Observe in Example 13-21 that the 1465-byte packet with the DF bit set triggers PMTUD, and the 500 packets that the Oakland CE sends to the Albany CE are received as 1000 packets in the NewYork PE and then switched in the fast path. The highlighted Route cache line in the show interface stats command shows that these packets are fast switched. On the other hand, PMTUD is not triggered in the other direction (return path from the Albany CE to the Oakland CE); therefore, only 500 packets are sent from the NewYork PE to the SanFran PE on the way back, and the SanFran PE does the reassembly.

Note

Because of this reason and to add predictability to the PMTUD process and decouple the CE devices from driving the process, use PMTUD in conjunction with the DF bit set. Otherwise, packets are not prefragmented. They are post-fragmented unless the CE device sends a large packet with the DF bit set to trigger PMTUD as usual. Combining PMTUD with setting the DF bit allows the PE to obtain the PMTU more quickly and predictably.

> _Entries provided_

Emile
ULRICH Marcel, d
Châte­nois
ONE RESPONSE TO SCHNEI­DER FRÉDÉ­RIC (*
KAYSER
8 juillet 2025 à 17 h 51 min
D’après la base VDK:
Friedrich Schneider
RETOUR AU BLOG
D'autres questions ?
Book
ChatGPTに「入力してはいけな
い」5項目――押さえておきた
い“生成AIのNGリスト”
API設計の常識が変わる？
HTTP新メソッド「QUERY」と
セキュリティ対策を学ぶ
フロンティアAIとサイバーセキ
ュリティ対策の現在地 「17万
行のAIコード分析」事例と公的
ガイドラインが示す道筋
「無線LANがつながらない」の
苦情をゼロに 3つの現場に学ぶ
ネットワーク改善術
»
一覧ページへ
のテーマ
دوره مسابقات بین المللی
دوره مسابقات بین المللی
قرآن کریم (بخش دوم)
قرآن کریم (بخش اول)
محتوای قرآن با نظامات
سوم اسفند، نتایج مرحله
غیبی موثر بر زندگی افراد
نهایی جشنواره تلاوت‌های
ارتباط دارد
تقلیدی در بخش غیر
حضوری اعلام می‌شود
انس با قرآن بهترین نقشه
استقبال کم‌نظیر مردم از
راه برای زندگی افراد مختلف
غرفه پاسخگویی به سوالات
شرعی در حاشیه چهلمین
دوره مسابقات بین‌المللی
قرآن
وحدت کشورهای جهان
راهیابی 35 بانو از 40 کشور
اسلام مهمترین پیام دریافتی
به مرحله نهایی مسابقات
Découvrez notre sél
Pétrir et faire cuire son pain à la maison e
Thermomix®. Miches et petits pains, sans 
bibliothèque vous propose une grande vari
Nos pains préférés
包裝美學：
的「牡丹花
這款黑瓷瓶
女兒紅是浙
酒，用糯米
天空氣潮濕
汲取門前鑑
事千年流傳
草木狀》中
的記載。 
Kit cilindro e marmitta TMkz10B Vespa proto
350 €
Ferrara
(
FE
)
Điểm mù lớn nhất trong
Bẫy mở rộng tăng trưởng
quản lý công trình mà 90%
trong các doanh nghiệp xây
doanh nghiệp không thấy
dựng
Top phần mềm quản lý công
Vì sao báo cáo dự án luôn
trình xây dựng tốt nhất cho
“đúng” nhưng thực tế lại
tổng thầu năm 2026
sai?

> _Job A_
Name every router or edge device that the passage on PMTUD identifies by location and role.
> _Job B_
Format the lines of the records as a numbered list, omitting any blank lines.

> _Exercise solution A_
Oakland CE
Albany CE
NewYork PE
SanFran PE

> _Exercise solution B_
1. Emile
2. ULRICH Marcel, d
3. Châte­nois
4. ONE RESPONSE TO SCHNEI­DER FRÉDÉ­RIC (*
5. KAYSER
6. 8 juillet 2025 à 17 h 51 min
7. D’après la base VDK:
8. Friedrich Schneider
9. RETOUR AU BLOG
10. D'autres questions ?
11. Book
12. ChatGPTに「入力してはいけな
13. い」5項目――押さえておきた
14. い“生成AIのNGリスト”
15. API設計の常識が変わる？
16. HTTP新メソッド「QUERY」と
17. セキュリティ対策を学ぶ
18. フロンティアAIとサイバーセキ
19. ュリティ対策の現在地 「17万
20. 行のAIコード分析」事例と公的
21. ガイドラインが示す道筋
22. 「無線LANがつながらない」の
23. 苦情をゼロに 3つの現場に学ぶ
24. ネットワーク改善術
25. »
26. 一覧ページへ
27. のテーマ
28. دوره مسابقات بین المللی
29. دوره مسابقات بین المللی
30. قرآن کریم (بخش دوم)
31. قرآن کریم (بخش اول)
32. محتوای قرآن با نظامات
33. سوم اسفند، نتایج مرحله
34. غیبی موثر بر زندگی افراد
35. نهایی جشنواره تلاوت‌های
36. ارتباط دارد
37. تقلیدی در بخش غیر
38. حضوری اعلام می‌شود
39. انس با قرآن بهترین نقشه
40. استقبال کم‌نظیر مردم از
41. راه برای زندگی افراد مختلف
42. غرفه پاسخگویی به سوالات
43. شرعی در حاشیه چهلمین
44. دوره مسابقات بین‌المللی
45. قرآن
46. وحدت کشورهای جهان
47. راهیابی 35 بانو از 40 کشور
48. اسلام مهمترین پیام دریافتی
49. به مرحله نهایی مسابقات
50. Découvrez notre sél
51. Pétrir et faire cuire son pain à la maison e
52. Thermomix®. Miches et petits pains, sans 
53. bibliothèque vous propose une grande vari
54. Nos pains préférés
55. 包裝美學：
56. 的「牡丹花
57. 這款黑瓷瓶
58. 女兒紅是浙
59. 酒，用糯米
60. 天空氣潮濕
61. 汲取門前鑑
62. 事千年流傳
63. 草木狀》中
64. 的記載。 
65. Kit cilindro e marmitta TMkz10B Vespa proto
66. 350 €
67. Ferrara
68. (
69. FE
70. )
71. Điểm mù lớn nhất trong
72. Bẫy mở rộng tăng trưởng
73. quản lý công trình mà 90%
74. trong các doanh nghiệp xây
75. doanh nghiệp không thấy
76. dựng
77. Top phần mềm quản lý công
78. Vì sao báo cáo dự án luôn
79. trình xây dựng tốt nhất cho
80. “đúng” nhưng thực tế lại
81. tổng thầu năm 2026
82. sai?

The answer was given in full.